Simplemente no se lo planteaba.
Al
principio no se gustaron, eran demasiado diferentes y no parecían coincidir en
nada. No importaba, ya que las relaciones profesionales pueden ser así, sin
obligaciones personales. Pero tras varios meses coincidiendo a la hora de la
comida, las conversaciones habían ido adquiriendo cada vez tonos más profundos,
demostrando que más allá de las apariencias, había un poso común que no les
importaba compartir.
Cuando
alguien no te cae del todo bien, uno se siente liberado de la presión de gustar
en reciprocidad y como consecuencia, se produce algo muy curioso, aflora
nuestro verdadero yo, sin fingimientos (¿para qué?) ni pretensiones. Así se dio
la paradoja de que fueron entablando una relación estrecha sin dobles lecturas
y más basada en la sinceridad que la que mantenían cada uno de los dos con sus
respectivos amigos.
El
trato continuado también hace que lo que al principio parecía disgustarnos, ya
no lo hace tanto, y lo que no nos parecía atractivo, a fuerza de costumbre, se
vuelve agradablemente cotidiano.
Finalmente
quedaron un día fuera del despacho. ¿Fue idea de él o de ella? Ninguno lo
recordaba. Una tarde soleada de primavera, con ese olor en el aire que evoca el
renacimiento que está a punto de suceder. Pasearon juntos por la ciudad,
enseñándose mutuamente sus sitios favoritos, tomaron café él y refresco ella en
una terraza, aún a medio preparar , sorprendida quizás por la inminente llegada
del buen tiempo y hablaron de todo lo que en una oficina no da pie a hablar, no
por nada, sino porque parece que no pega: la infancia, la familia, los sueños,
las esperanzas, los miedos… y ahí terminaron de confirmar que después de todo
no eran tan diferentes.
Los
fines de semana dejaron de ser para la familia y los amigos, ya sólo contaban
las horas pasadas juntos, momentos esperados, anhelados, horas, minutos que
volaban sin darse cuenta y sin haber hecho nada en especial. Sin percatarse siquiera, llegó ese momento en
que cada uno reconocía en el otro a ese ser tan familiar que llenaba cada
momento del presente, y sin cuya presencia ya no se recordaba el pasado ni se
imaginaba el futuro.
Un día
de noviembre, ¡medio año ya! bajo la lluvia, paseaban cogidos de la mano, como
adolescentes, deteniéndose en cada escaparate para compartir besos y caricias,
para comentar tonterías y reírse de naderías. Tras el cristal de una tienda
ella vio a Genoveva. Aún no se llamaba así, claro, no se llamaba de ninguna
manera, era un peluche solitario y anónimo, sin personalidad porque no tenía
dueño. Sólo era una jirafa sentada sobre
sus cuatro patas.
-
¡Mira qué graciosa la jirafa! – exclamó ella divertida y siguieron caminando.
Al día
siguiente, la jirafa Genoveva estaba en su escritorio con un lazo y una nota.

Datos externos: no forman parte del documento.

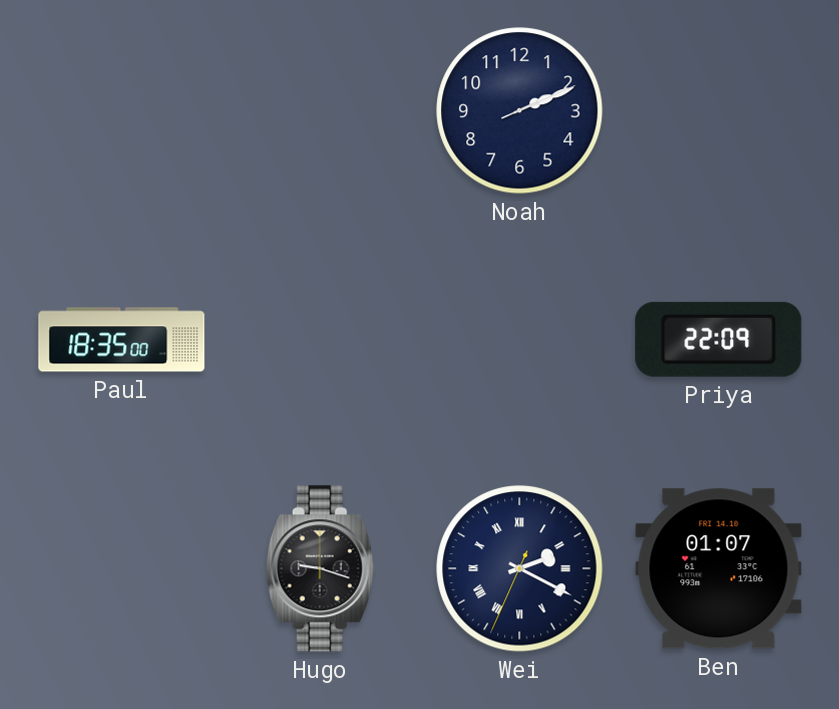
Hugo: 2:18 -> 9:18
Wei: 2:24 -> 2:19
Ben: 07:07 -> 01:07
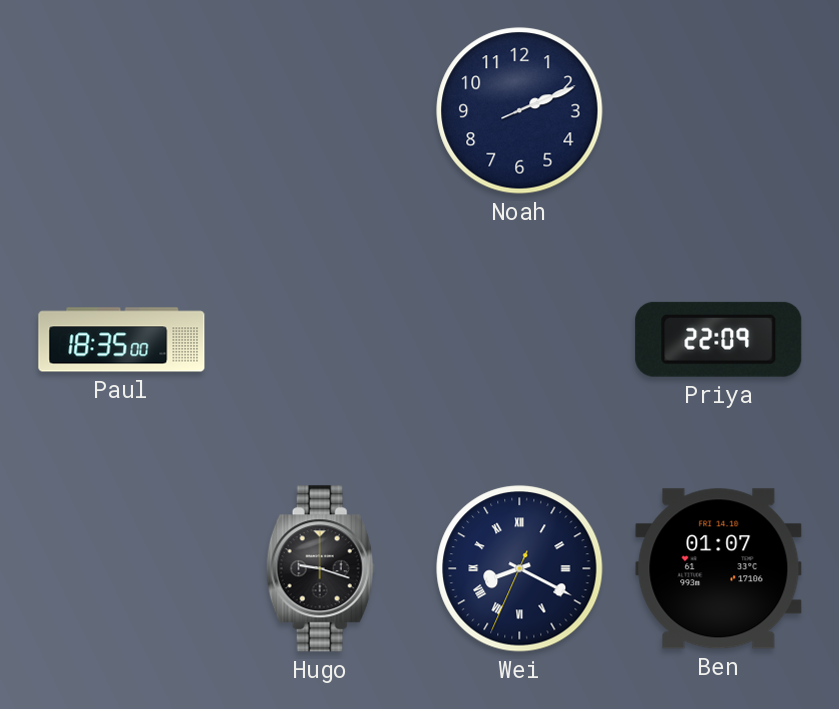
Wei: 2:19 -> 8:19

El amor es lo que tiene, provoca esa necesidad urgente de hacer feliz al otro, para ser feliz uno
mismo.
La
llamó Genoveva porque coincidió que en ese momento estaba leyendo la historia de Genoveva de Brabante y estaba
fascinada y aterrada al mismo tiempo por el destino de esa mujer y su
hijo. Tal vez era un nombre demasiado
cargado de tragedia para una inocente jirafa sonriente, pero nadie elige su
nombre al fin y al cabo.
Genoveva reposó sus largas patas en el
cuarto de ella unas pocas semanas, luego lo hizo en el cuarto compartido cuando
la pareja decidió que el tiempo que pasaban juntos no era suficiente y tenían
que vivir juntos en un hogar nuevo, y mucho, mucho más tarde, pasó a reposar en
el cuarto de su hija. Allí sigue, velando el sueño de mi sobrina Nora.